» **Your task**: Show each line of the data below that contains the word "mean".

+++

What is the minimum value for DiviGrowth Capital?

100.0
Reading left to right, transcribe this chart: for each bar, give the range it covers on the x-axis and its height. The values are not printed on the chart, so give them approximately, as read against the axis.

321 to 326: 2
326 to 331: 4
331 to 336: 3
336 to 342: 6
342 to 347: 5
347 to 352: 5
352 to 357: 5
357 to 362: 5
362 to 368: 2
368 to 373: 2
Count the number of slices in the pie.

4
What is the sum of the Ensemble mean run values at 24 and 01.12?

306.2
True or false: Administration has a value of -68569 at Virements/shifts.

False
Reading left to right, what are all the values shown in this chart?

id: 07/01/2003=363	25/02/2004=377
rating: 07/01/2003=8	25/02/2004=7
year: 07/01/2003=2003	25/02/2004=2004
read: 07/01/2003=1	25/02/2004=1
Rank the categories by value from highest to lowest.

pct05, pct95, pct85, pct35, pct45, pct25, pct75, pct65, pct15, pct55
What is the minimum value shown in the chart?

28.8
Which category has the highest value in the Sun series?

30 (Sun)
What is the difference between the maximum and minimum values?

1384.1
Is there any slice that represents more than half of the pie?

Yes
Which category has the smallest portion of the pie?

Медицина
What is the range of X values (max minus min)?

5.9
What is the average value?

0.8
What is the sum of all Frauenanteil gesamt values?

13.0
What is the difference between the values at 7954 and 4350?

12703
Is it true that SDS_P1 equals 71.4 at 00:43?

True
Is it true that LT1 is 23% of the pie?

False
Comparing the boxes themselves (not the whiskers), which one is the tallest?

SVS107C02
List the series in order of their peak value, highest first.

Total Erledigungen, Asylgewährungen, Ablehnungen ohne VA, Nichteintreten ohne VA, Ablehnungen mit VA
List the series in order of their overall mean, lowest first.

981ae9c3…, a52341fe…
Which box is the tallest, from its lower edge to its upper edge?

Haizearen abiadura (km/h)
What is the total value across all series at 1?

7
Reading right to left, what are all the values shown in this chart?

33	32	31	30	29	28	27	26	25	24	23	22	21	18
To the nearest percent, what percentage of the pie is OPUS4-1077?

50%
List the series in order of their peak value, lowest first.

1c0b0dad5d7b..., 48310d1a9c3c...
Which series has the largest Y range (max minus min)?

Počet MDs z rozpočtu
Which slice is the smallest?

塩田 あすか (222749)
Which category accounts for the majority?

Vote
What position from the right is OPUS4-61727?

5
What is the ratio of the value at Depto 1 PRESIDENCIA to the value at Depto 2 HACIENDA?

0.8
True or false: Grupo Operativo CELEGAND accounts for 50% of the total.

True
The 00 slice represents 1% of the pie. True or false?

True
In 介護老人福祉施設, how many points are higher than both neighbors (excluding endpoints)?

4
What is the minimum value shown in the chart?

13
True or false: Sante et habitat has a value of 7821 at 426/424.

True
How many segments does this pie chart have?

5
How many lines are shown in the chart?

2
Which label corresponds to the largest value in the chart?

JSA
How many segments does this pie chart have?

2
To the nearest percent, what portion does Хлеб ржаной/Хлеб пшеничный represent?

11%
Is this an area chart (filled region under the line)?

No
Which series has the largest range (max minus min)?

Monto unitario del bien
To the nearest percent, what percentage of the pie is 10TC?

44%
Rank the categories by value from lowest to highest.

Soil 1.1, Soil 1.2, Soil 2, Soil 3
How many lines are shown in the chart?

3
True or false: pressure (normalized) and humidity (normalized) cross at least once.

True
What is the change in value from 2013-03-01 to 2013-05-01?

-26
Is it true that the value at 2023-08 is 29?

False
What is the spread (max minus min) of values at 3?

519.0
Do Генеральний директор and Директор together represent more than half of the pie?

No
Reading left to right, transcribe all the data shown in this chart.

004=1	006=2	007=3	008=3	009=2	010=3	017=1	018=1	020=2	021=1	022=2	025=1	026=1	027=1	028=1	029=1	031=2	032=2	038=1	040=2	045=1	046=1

+++

» **The answer**:
What is the sum of the Ensemble mean run values at 24 and 01.12?
List the series in order of their overall mean, lowest first.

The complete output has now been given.